Amor e arte nos trópicos


Raúl Antelo defende que a escultora brasileira Maria Martins exerceu forte influência na obra de Duchamp


12/10/2010


Raúl Antelo
Professor de Literatura na Universidade Federal de Santa Catarina

Com uma pesquisa inédita e ousada, o professor Raúl Antelo desenvolve a narrativa de "Maria com Marcel: Duchamp nos Trópicos". O livro parte da permanência de Duchamp em Buenos Aires (vinculada com a Semana Trágica e a Rebelião Anarquista). Com destaque para a relação amorosa do artista com a escultora brasileira Maria Martins e os reflexos desse romance nas obras do francês. O autor falou ao Caderno 3 sobre a pesquisa

Como foi que começou o interesse em estudar a figura de Maria Martins?

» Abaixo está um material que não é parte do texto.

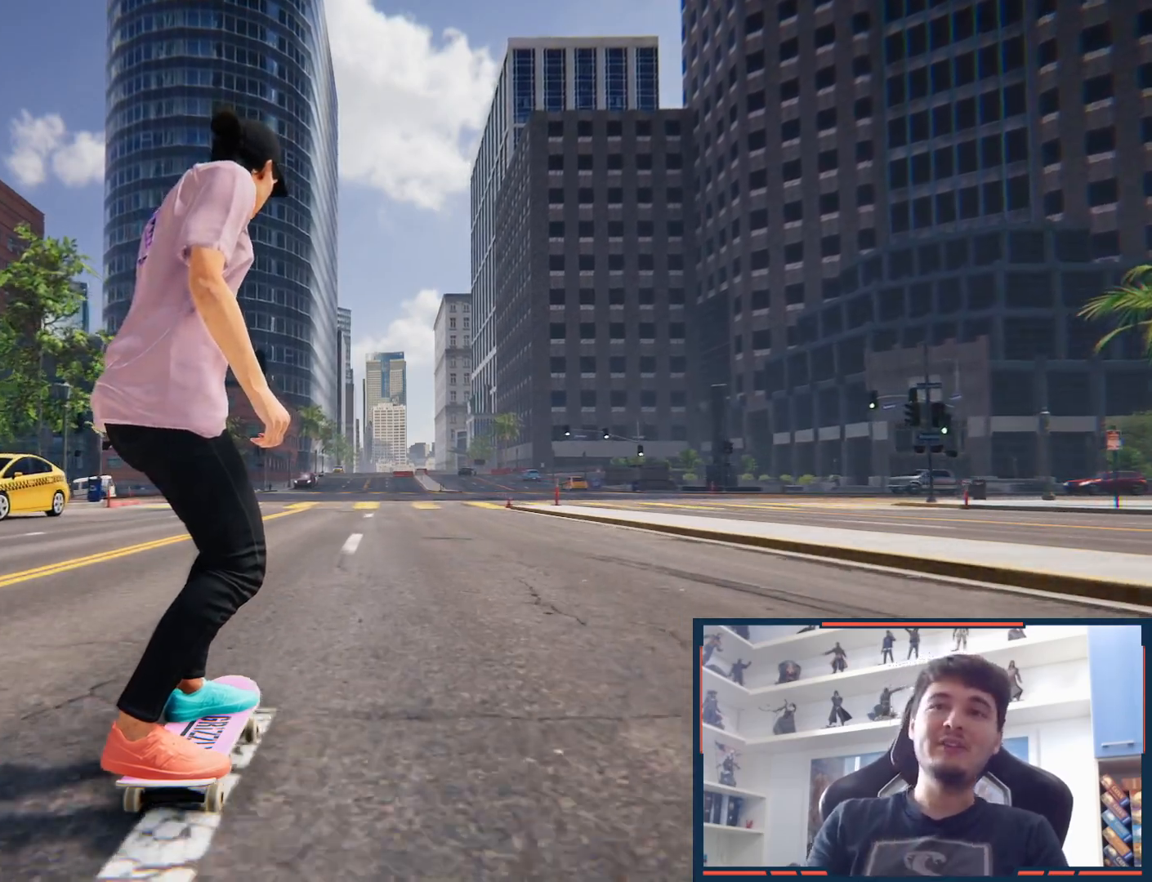
{"dt_ms": 500, "buttons": [], "left_stick": "center", "right_stick": "center", "button_events": []}
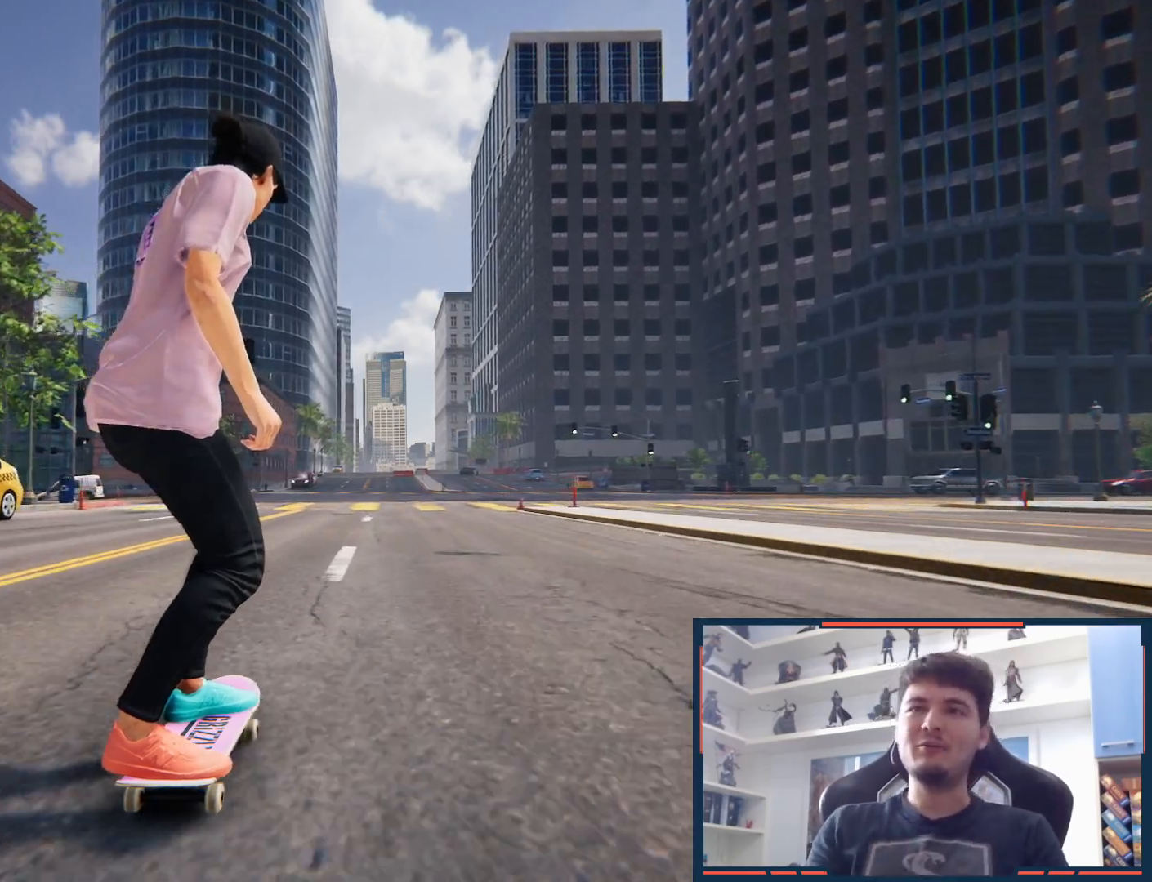
{"dt_ms": 500, "buttons": [], "left_stick": "right", "right_stick": "center", "button_events": []}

Há muitos anos já havia pesquisado algumas figuras meio esquecidas do surrealismo brasileiro, em especial Aníbal Machado, cujos esparsos publiquei em "Parque de Diversões Aníbal Machado". Mais tarde, comecei a me interessar pela obra de Maria Martins e por sua vida incrível, cercada do mais conspícuo da vanguarda internacional: Lipchitz, Léger, Mondrian, Max Ernst, Brancusi, tantos mais...

Por que a obra de Maria Martins foi tão rechaçada pela crítica brasileira, a começar por um de seus principais críticos, Mário Pedrosa?

Creio que o papel de mera co-adjuvante que lhe coube foi provocado, basicamente, pela hegemonia concreto-abstracionista que, um pouco na linha do que acontecera nos Estados Unidos com Clement Greenberg, alijou a estética surrealista, mesmo a dissidente, em nome do moderno como construção e, mais ainda, do moderno como ideal. E Pedrosa, conquanto tivesse introduzido o surrealismo no final dos anos 20, estava, nos anos 50, claramente alinhado com a posição dicotômica de Greenberg: vanguarda ou kitsch. E Maria era kitsch.

Quais foram as principais influências de Duchamp na produção de Maria? A artista também exerceu alguma influência na obra do francês?

Não me interessei tanto pela marca dele nela, que faz parte do previsível. Um artista internacional marcando, com suas leituras e comentários. As opções de uma artista em vias de consolidação. Mesmo quando alguns títulos das esculturas de Maria, como "Hasard", "Hagard" ou "Très Avide", sejam jogos onomásticos inocultavelmente "duchampianos". Mas atraia-me, entretanto, até como problema teórico, o contrário: a marca dela nas derivas derradeiras dele. A temática da instalação, por exemplo, é inseparável das experiências táteis que Duchamp realiza sobre o corpo de Maria Martins, primeiro para a capa do catálogo da exposição surrealista, depois nas modelagens e, por último, em "Dados" ("Etant donnés"). Nasce, justamente, aí uma forma de recusa do dado, uma compreensão da arte como o in-existente, como essa negatividade que esvazia a completude meramente ideal da obra de arte.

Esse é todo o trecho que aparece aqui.